• Task objective:
The reply should hold only the lines from the one with "Step: Select the" through the end of the data, each given exactly.

(Records from a data collection)
━━━━━━━━━━

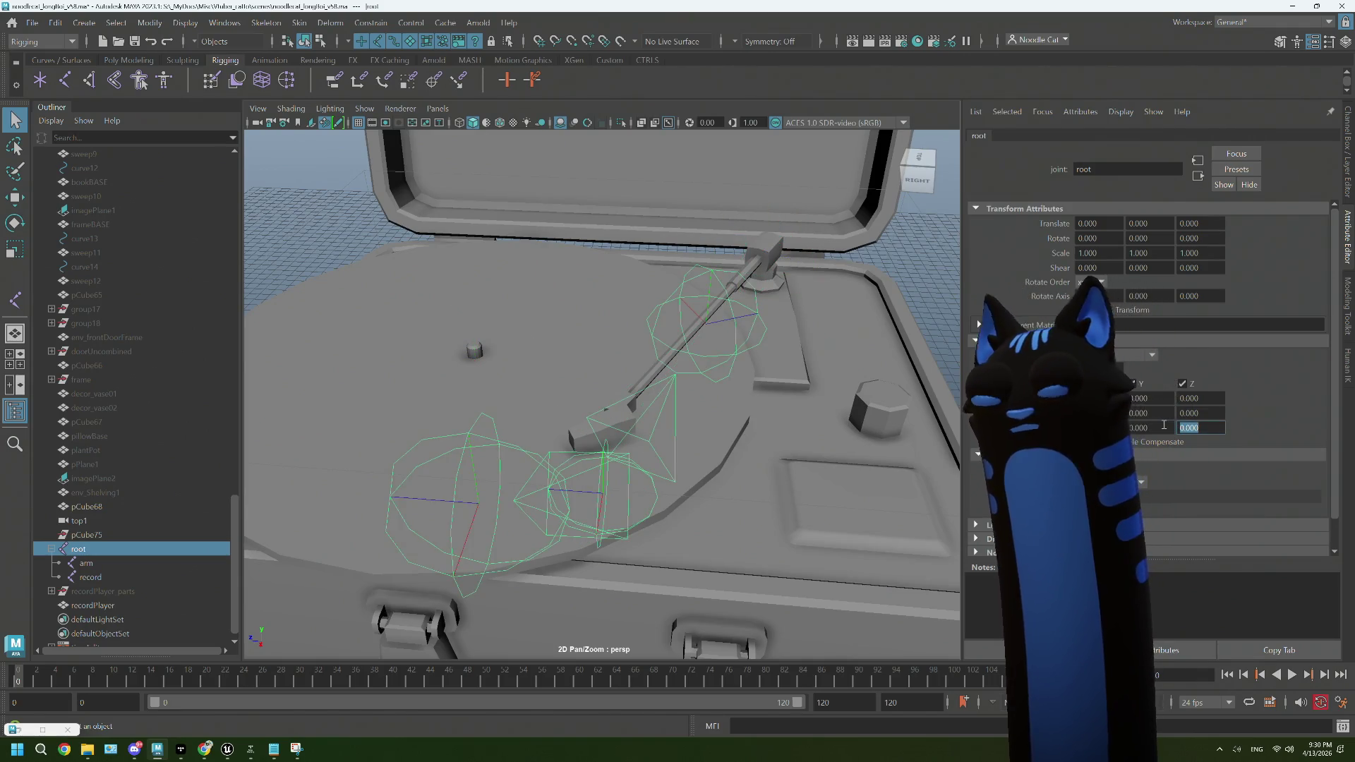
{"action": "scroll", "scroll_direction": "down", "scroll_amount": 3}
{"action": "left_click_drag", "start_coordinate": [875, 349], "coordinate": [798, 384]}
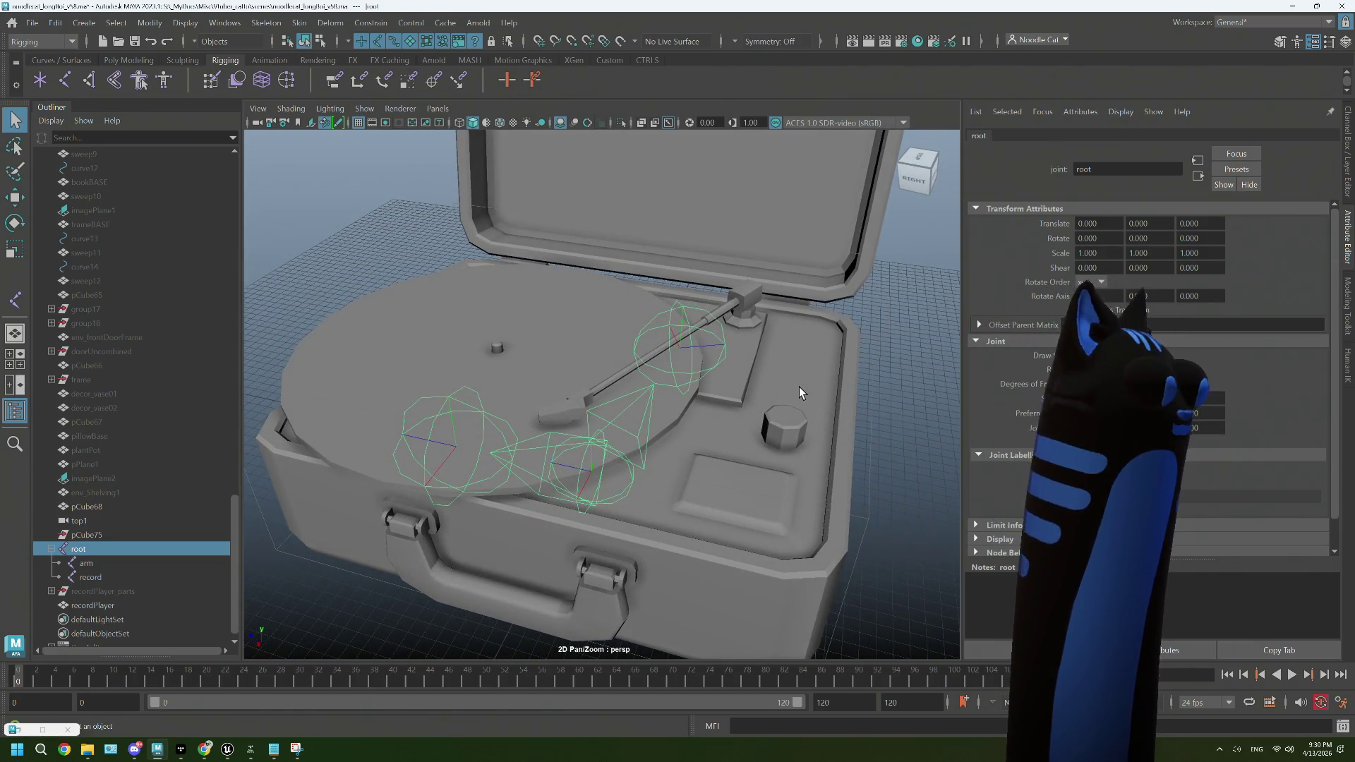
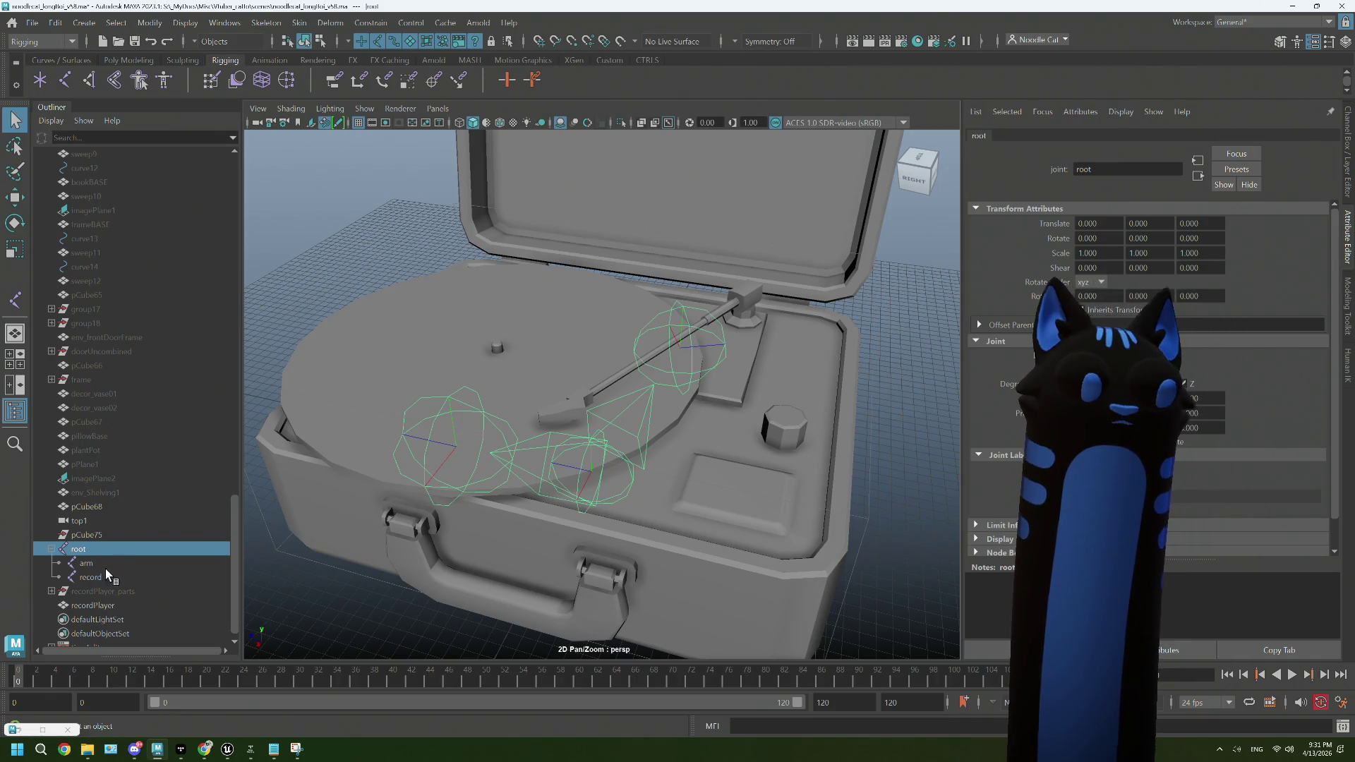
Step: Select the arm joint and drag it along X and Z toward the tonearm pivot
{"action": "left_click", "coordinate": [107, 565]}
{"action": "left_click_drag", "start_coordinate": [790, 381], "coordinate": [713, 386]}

━━━━━━━━━━

• Exercise answer:
Step: Select the arm joint and drag it along X and Z toward the tonearm pivot
{"action": "left_click", "coordinate": [107, 565]}
{"action": "left_click_drag", "start_coordinate": [790, 381], "coordinate": [713, 386]}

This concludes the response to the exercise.